_WORK REQUEST_
Repeat the records below line by line, exactly, finishing on the line that contains "und gleichzeitig in".

__________

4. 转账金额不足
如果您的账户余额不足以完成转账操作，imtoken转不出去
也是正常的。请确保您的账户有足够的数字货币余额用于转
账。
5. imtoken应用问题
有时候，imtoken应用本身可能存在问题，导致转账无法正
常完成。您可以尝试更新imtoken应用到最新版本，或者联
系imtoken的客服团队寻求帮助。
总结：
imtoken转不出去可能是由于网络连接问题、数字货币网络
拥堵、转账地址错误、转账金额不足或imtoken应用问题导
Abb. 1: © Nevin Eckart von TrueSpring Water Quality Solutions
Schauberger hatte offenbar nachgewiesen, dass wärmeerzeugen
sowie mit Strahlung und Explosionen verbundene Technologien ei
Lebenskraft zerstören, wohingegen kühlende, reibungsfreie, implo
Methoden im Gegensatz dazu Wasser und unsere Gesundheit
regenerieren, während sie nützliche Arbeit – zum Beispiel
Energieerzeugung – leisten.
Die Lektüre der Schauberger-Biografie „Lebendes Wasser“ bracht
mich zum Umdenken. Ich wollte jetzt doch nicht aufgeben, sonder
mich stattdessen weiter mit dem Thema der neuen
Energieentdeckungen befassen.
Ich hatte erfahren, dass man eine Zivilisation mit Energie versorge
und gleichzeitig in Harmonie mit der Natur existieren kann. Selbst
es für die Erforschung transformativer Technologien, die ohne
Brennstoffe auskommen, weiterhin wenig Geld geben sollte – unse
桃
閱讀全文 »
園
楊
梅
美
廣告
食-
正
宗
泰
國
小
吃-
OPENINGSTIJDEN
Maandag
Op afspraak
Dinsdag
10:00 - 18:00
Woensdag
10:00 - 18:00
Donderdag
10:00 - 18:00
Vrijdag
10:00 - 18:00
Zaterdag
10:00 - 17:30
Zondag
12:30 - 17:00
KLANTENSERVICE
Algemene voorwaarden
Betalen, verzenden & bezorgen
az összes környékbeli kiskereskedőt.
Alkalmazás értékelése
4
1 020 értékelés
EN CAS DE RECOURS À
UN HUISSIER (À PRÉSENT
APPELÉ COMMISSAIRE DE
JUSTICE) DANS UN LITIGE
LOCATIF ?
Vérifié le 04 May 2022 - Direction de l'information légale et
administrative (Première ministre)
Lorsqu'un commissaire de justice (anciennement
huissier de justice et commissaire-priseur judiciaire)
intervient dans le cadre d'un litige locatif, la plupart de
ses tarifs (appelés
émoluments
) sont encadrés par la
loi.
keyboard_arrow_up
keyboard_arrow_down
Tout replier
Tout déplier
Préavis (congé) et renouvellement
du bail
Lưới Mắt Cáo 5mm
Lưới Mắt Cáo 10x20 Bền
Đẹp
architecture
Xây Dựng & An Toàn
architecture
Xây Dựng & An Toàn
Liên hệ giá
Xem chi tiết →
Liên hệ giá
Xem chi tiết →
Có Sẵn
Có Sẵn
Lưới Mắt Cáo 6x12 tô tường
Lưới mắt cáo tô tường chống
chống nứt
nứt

__________

_TASK SOLUTION_
4. 转账金额不足
如果您的账户余额不足以完成转账操作，imtoken转不出去
也是正常的。请确保您的账户有足够的数字货币余额用于转
账。
5. imtoken应用问题
有时候，imtoken应用本身可能存在问题，导致转账无法正
常完成。您可以尝试更新imtoken应用到最新版本，或者联
系imtoken的客服团队寻求帮助。
总结：
imtoken转不出去可能是由于网络连接问题、数字货币网络
拥堵、转账地址错误、转账金额不足或imtoken应用问题导
Abb. 1: © Nevin Eckart von TrueSpring Water Quality Solutions
Schauberger hatte offenbar nachgewiesen, dass wärmeerzeugen
sowie mit Strahlung und Explosionen verbundene Technologien ei
Lebenskraft zerstören, wohingegen kühlende, reibungsfreie, implo
Methoden im Gegensatz dazu Wasser und unsere Gesundheit
regenerieren, während sie nützliche Arbeit – zum Beispiel
Energieerzeugung – leisten.
Die Lektüre der Schauberger-Biografie „Lebendes Wasser“ bracht
mich zum Umdenken. Ich wollte jetzt doch nicht aufgeben, sonder
mich stattdessen weiter mit dem Thema der neuen
Energieentdeckungen befassen.
Ich hatte erfahren, dass man eine Zivilisation mit Energie versorge
und gleichzeitig in Harmonie mit der Natur existieren kann. Selbst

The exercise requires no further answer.